Compliance Management, Privacy

UN report says encryption protects people’s liberties and expression

Hindering encryption on devices and communications will negatively impact the right to freedom of opinion and expression, according to a new report from the United Nation's Office of the High Commissioner for Human Rights.

The liberties encryption protects, including expression, economic rights, due process and peaceful assembly and association, makes it such that governments should only restrict encryption and anonymity according to “principles of legality, necessity, proportionality and legitimacy in objective,” the report states.

David Kaye, a law professor at the University of California, Irvine, assembled the report as a “special rapporteur” for the UN on freedom of opinion and expression.

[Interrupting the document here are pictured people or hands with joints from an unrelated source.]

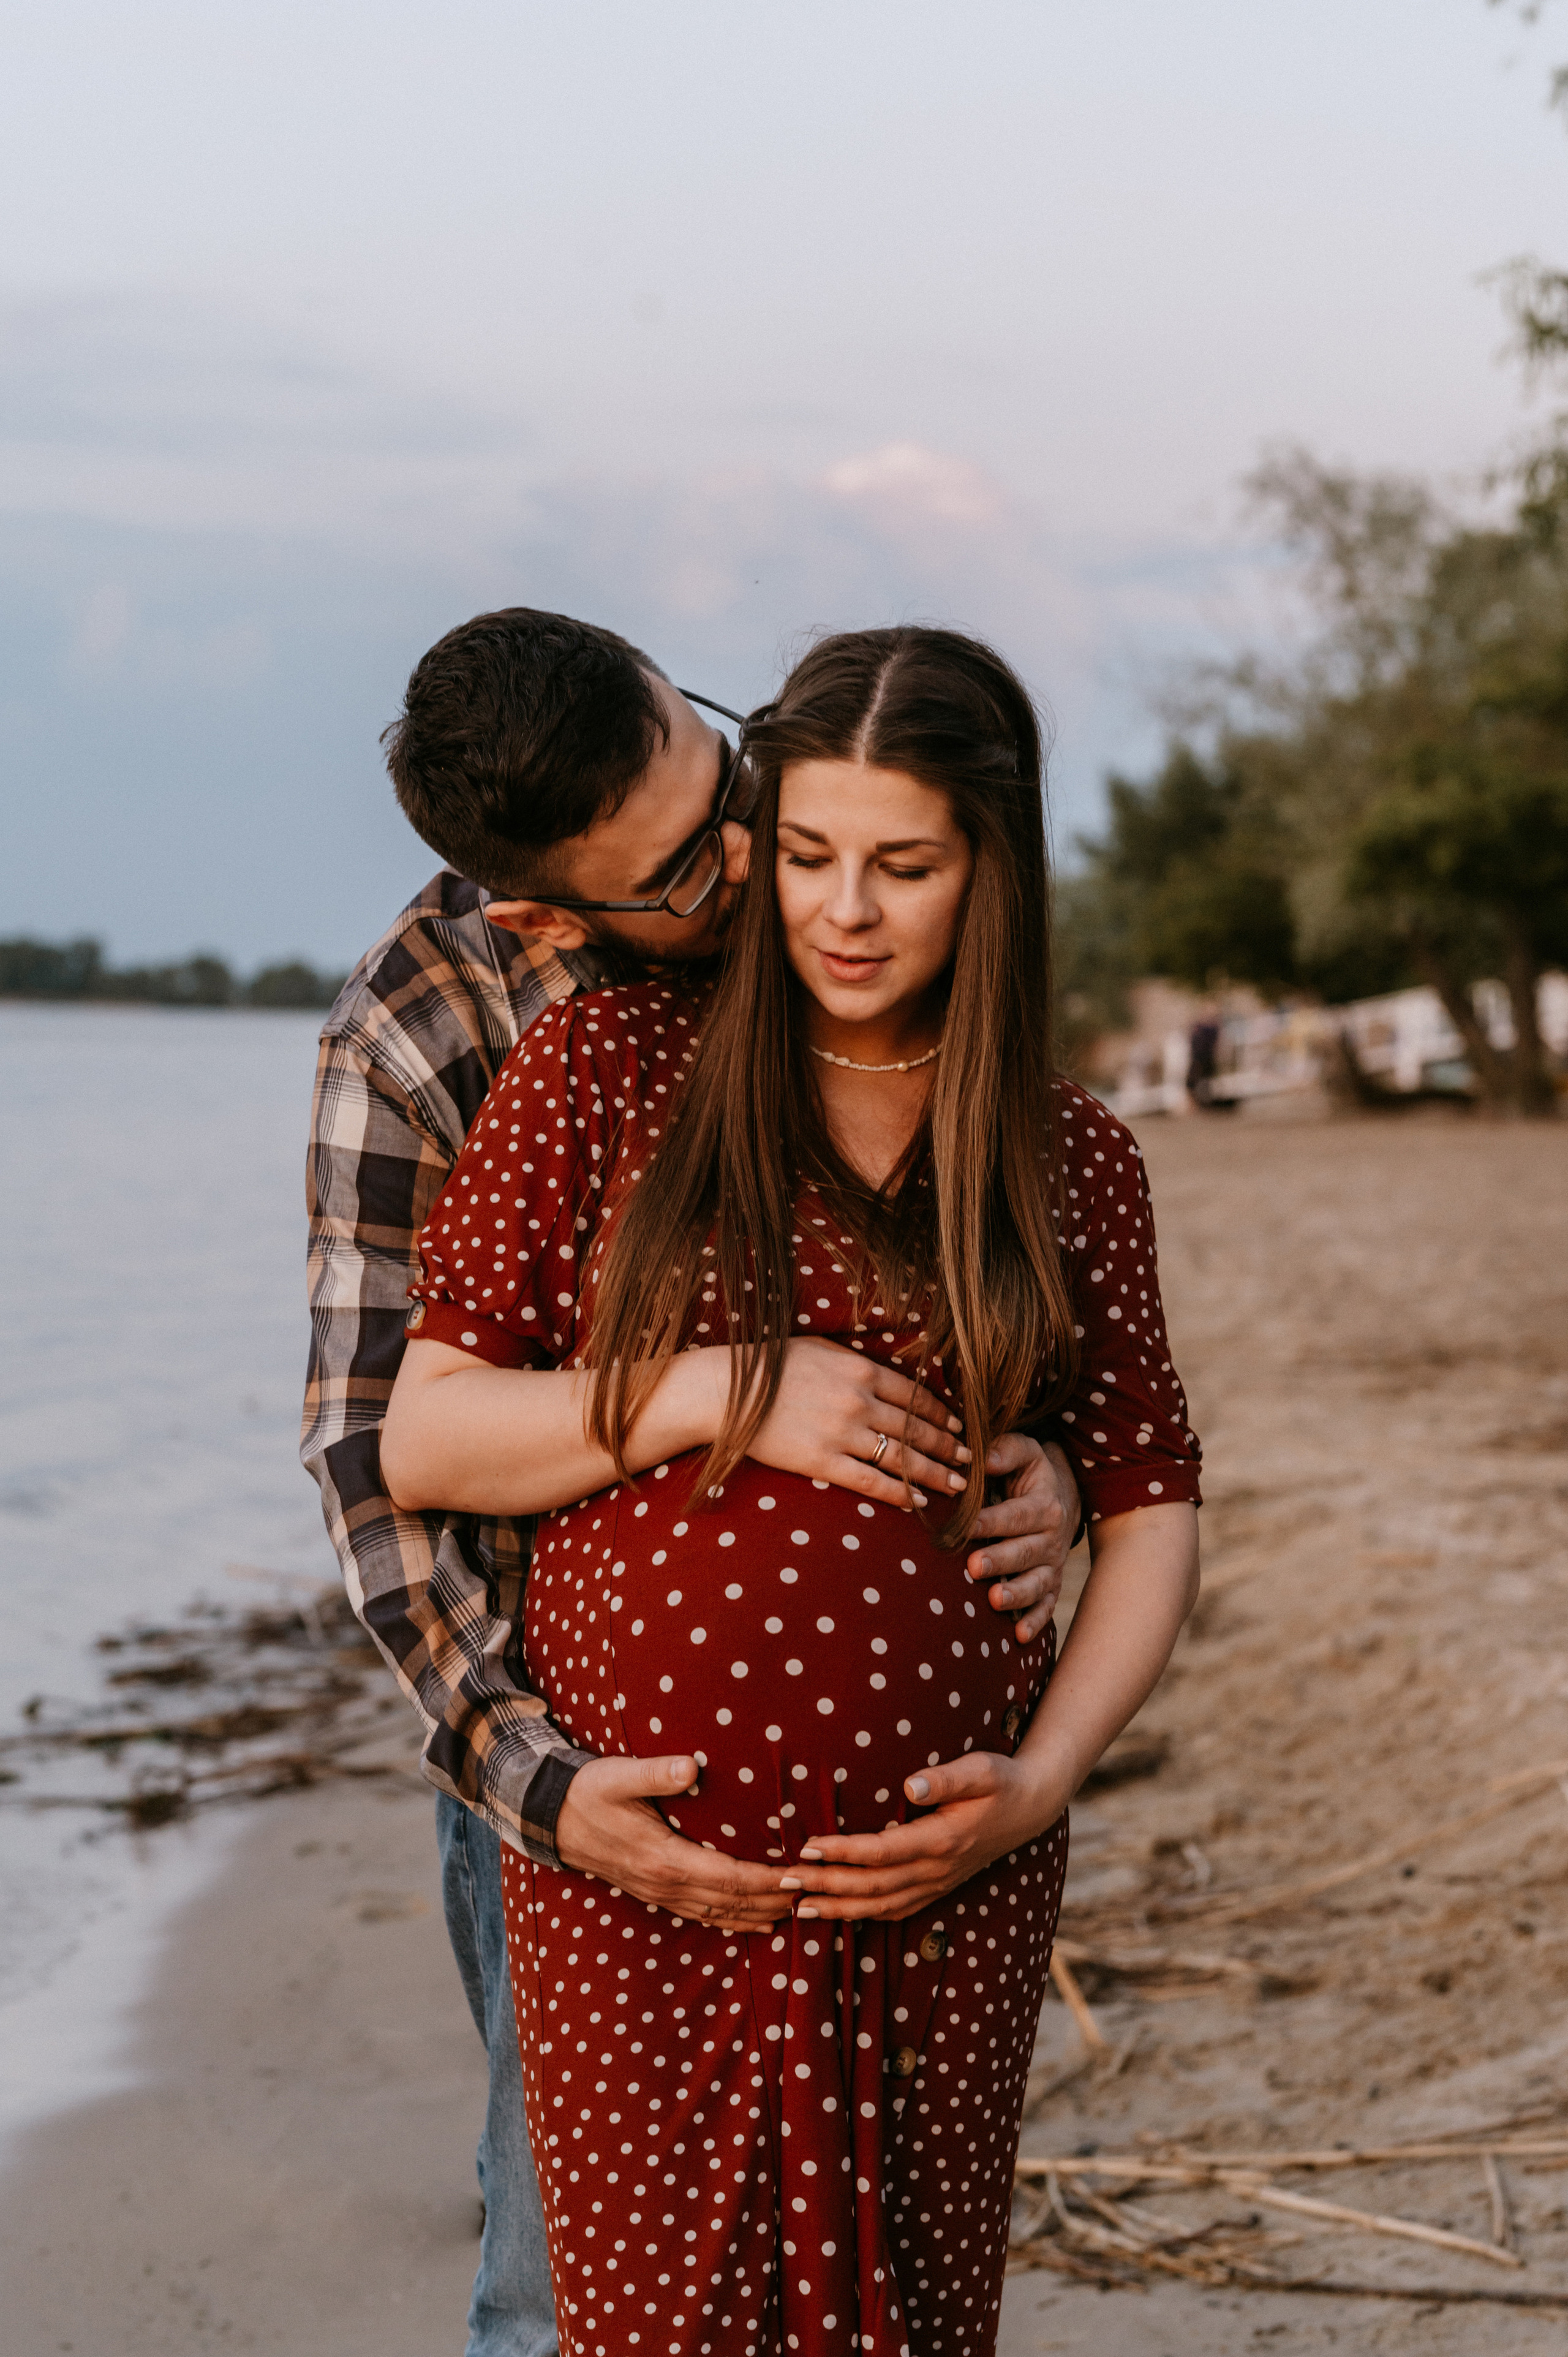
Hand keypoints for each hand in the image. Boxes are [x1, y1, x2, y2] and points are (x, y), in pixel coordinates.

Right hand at [553, 1753, 791, 1927]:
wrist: (552, 1818)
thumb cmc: (590, 1792)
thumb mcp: (619, 1776)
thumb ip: (656, 1773)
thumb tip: (691, 1765)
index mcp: (664, 1858)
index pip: (728, 1877)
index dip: (766, 1880)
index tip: (799, 1874)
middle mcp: (665, 1883)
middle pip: (731, 1902)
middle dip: (773, 1899)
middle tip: (812, 1893)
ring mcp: (659, 1892)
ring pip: (718, 1914)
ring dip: (757, 1914)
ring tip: (793, 1910)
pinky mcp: (654, 1891)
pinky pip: (701, 1914)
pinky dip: (731, 1920)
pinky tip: (751, 1921)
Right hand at [749, 1336, 971, 1512]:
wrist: (726, 1390)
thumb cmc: (770, 1365)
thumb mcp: (820, 1349)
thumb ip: (855, 1363)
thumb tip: (886, 1375)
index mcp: (860, 1370)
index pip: (915, 1397)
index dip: (941, 1416)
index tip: (958, 1428)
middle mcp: (858, 1401)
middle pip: (916, 1430)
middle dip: (947, 1448)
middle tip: (969, 1461)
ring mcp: (841, 1433)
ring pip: (901, 1458)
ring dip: (933, 1474)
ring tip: (955, 1485)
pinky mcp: (821, 1461)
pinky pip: (870, 1482)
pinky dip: (898, 1494)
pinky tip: (917, 1503)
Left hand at [779, 1750, 1066, 1922]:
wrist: (1031, 1807)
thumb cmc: (1001, 1780)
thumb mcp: (980, 1770)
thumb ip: (945, 1778)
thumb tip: (909, 1785)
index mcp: (942, 1839)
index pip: (882, 1852)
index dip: (843, 1852)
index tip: (808, 1847)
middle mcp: (936, 1869)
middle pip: (873, 1885)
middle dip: (826, 1885)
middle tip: (785, 1880)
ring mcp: (937, 1883)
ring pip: (881, 1906)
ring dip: (839, 1908)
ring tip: (800, 1907)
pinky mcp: (938, 1887)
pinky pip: (897, 1910)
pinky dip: (864, 1915)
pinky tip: (840, 1913)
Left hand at [965, 1436, 1079, 1641]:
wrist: (1061, 1498)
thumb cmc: (1029, 1473)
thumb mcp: (1025, 1451)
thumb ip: (1005, 1451)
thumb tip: (982, 1459)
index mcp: (1044, 1505)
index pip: (1017, 1514)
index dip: (992, 1520)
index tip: (966, 1525)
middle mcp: (1051, 1538)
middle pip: (1026, 1552)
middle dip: (1000, 1560)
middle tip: (974, 1566)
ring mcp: (1052, 1565)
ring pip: (1037, 1583)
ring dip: (1017, 1594)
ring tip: (994, 1601)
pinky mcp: (1050, 1585)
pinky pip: (1046, 1606)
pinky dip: (1035, 1621)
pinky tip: (1020, 1637)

Beyond heralding encryption and anonymity as methods to “create a zone of privacy to protect opinion and belief,” Kaye pointed to specific countries who are infringing on their citizens' established digital safe areas.

In particular, Kaye called out the United States for contemplating installing backdoors on devices, writing that Congress should pass legislation to prohibit the federal government from “requiring companies to weaken product security or insert back-door access measures.”

While the U.S. government, especially the FBI, has said that default device encryption will hamper criminal investigations, Kaye says no government making this argument has provided evidence of this.

“Encrypted and anonymous communications may frustrate law enforcement and counter-terrorism officials, and they complicate surveillance, but State authorities have not generally identified situations — even in general terms, given the potential need for confidentiality — where a restriction has been necessary to achieve a legitimate goal,” the report states.

Kaye also wrote that states downplay their arsenal of “traditional non-digital tools in law enforcement and counter-terrorism efforts, including transnational cooperation.”

A month ago, U.S. Representatives grilled the FBI on its encryption stance, one that has had FBI Director James B. Comey saying that encryption was taking Americans to a place that “we shouldn't go without careful thought and debate as a country.”

During the Representatives' hearing, no one could cite a feasible alternative to encryption, and no one believed a technically secure backdoor could be built.

Kaye pointed this fact out, as well, and said that backdoors “invariably undermine the security of all users online” because it can be accessed by people other than government entities.